The United States in Vietnam and Japan in China
Published online by Cambridge University Press: 05 January 2013
American national strategies, not to say many others, have long made a distinction between major wars and minor conflicts. Over the years the terminology has changed but the essential concepts remain. In the United States, for example, the Joint Chiefs of Staff, America's military high command, use the terms general war and limited war. A general war is an armed conflict in which the total resources of the belligerents are involved and their national survival is at stake. Limited war denotes a lesser conflict, one in which there is open fighting between military forces of two or more nations but basic existence is not at issue. The limited war falls short of the major war situation. During the high Cold War, when the nuclear confrontation between the United States and the Soviet Union stood at the fore, different terms denoted these concepts. Military strategists then utilized the phrases “central war” and “peripheral war” in these same contexts. The central war would have been a direct conflict between Washington and Moscow. Peripheral war could be indirect and could take place anywhere around the world that forces, and not necessarily American or Soviet forces, were in contact.

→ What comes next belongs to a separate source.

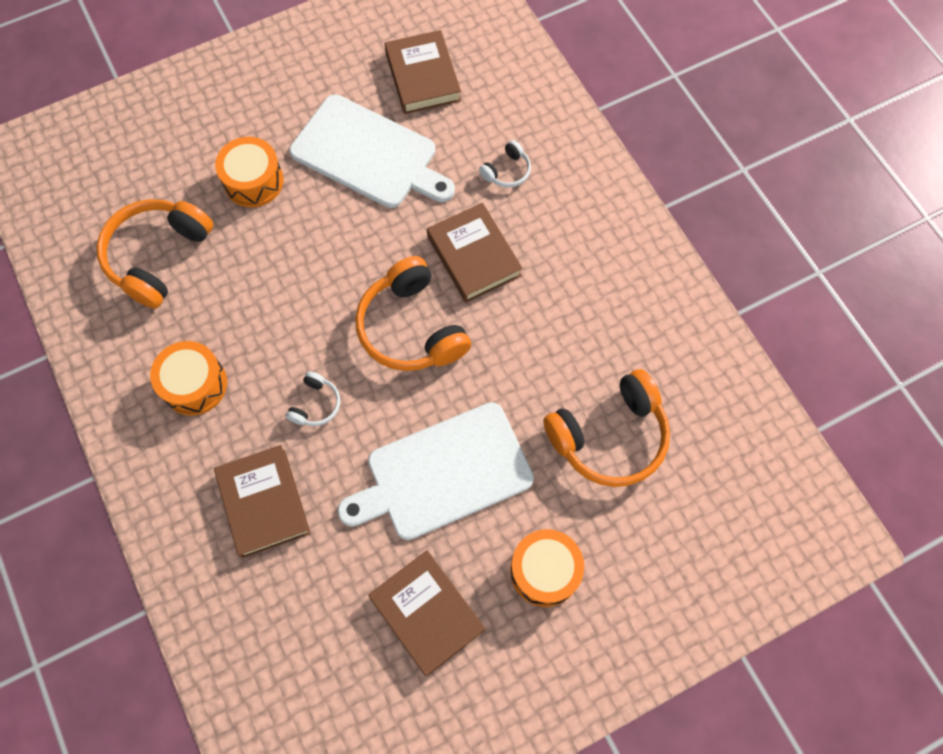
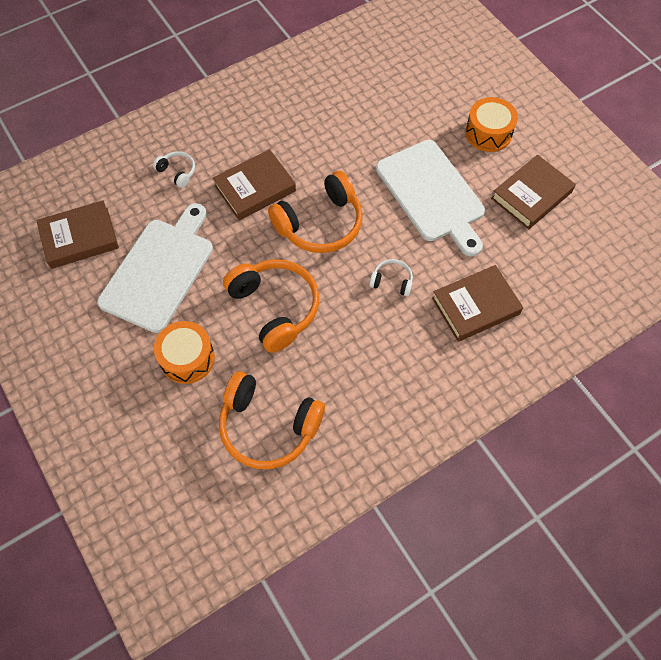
camera: 95 degrees left, 5 degrees down
(194, 384) = (387, 373): orange drum -> none
(609, 436) = (390, 102): orange headphones -> orange headphones (275, 307)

This chapter aims to examine the impact of lesser conflicts upon the overarching security interests and key capabilities of major powers. For this purpose, I adopt the terminology of the earlier age, the age of the nuclear strategists, that is, “central” versus “peripheral” war. Note that no a priori judgments are being implied thereby: This examination of peripheral wars does not posit that the arenas of conflict lacked importance to the major powers, were geographically or economically unimportant, or in fact inferior in any respect.